Caste also appears in data systems. Government welfare programmes increasingly depend on digital verification — Aadhaar, biometric checks, online applications. These systems work smoothly for people with documentation, bank accounts and stable connectivity. But marginalised communities often lack one or more of these elements. A single fingerprint mismatch can deny rations. A broken smartphone can block access to pensions. When the state moves services online without addressing social inequalities, technology becomes another gatekeeper.
Marriage apps are another space where caste thrives in digital clothing. Many platforms openly allow caste-based filters, enabling users to select partners according to community hierarchies. Even apps that market themselves as “modern” or “progressive” quietly support caste preferences through language, region or surname-based suggestions. For many young Indians, digital matchmaking has not challenged caste; it has simply made it easier to enforce it.
At the same time, the digital age has given rise to powerful anti-caste activism. Dalit creators on YouTube, Instagram and X have built audiences that would have been impossible in traditional media. They share stories of discrimination, challenge dominant narratives and create archives of lived experience. Independent digital outlets run by marginalised journalists cover issues mainstream media often ignores. These spaces have become essential in resisting caste violence, documenting everyday inequalities and building new political language.
The digital world has also expanded access to literature and history. Online archives of Dalit writing, Ambedkarite thought and anti-caste movements have made it easier for young people to engage with ideas that were previously limited to academic spaces. This has encouraged cross-regional solidarity, with activists from different parts of South Asia finding shared ground through online networks.
However, the rise of anti-caste voices has also intensified backlash. Activists face trolling, doxxing and targeted disinformation campaigns. Platforms rarely invest in meaningful moderation for caste-based hate, even though it affects millions. Without regulatory pressure, online spaces will continue to privilege dominant-caste voices while punishing those who challenge the status quo.

================================

*Task set:*
a) In the passage on caste and digital technology, what can a single fingerprint mismatch do?
b) Continue the passage on caste and digital technology from its last sentence.
The data after this passage is not needed for either task.

*Source material:*
================================

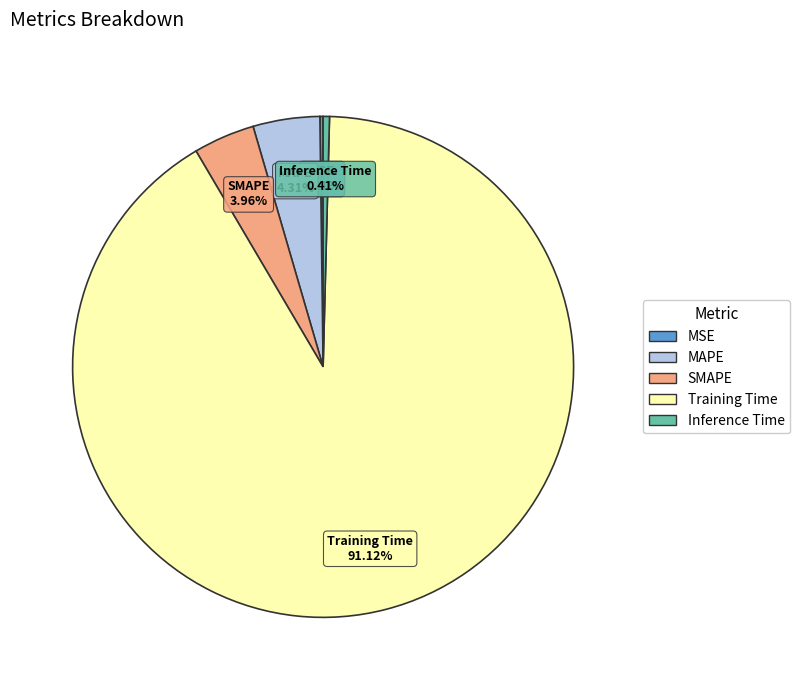

What percentage is NOT represented by Training Time?

8.9%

================================

*List of answers:*
a) It can deny rations.

b)
One of the biggest concerns is the future of AI and automated governance. As technology becomes embedded in policing, hiring, credit access and welfare systems, caste bias risks becoming coded into the digital infrastructure itself. Algorithms trained on historical data inevitably reproduce historical injustice. Without conscious intervention — diverse data sets, ethical oversight, transparent systems — digital tools will make caste discrimination harder to see but easier to scale.
At the same time, digital platforms offer an opportunity to reimagine social structures. When used responsibly, technology can amplify marginalised voices, expand economic opportunities and create new forms of community. The challenge is ensuring that these benefits are not limited to a privileged few. Breaking caste in the digital age requires more than access to devices. It requires intentional policy, ethical technology design, community participation and accountability from both state and private platforms.
Caste has survived for centuries because it adapts. It changes its appearance but not its logic. The digital world is only its newest form. But people adapt too. Marginalised communities continue to resist, organise and reshape the online world, just as they have reshaped physical spaces. The task ahead is not to assume that technology will erase caste, but to build systems that recognise and challenge it.
In the end, the question is simple: will the digital future repeat the past, or can it be used to rewrite it? The answer depends on whether society chooses convenience or justice, silence or truth, efficiency or equality. The digital age presents a chance to confront centuries-old hierarchies. Whether that chance is taken remains one of the most important questions of our time.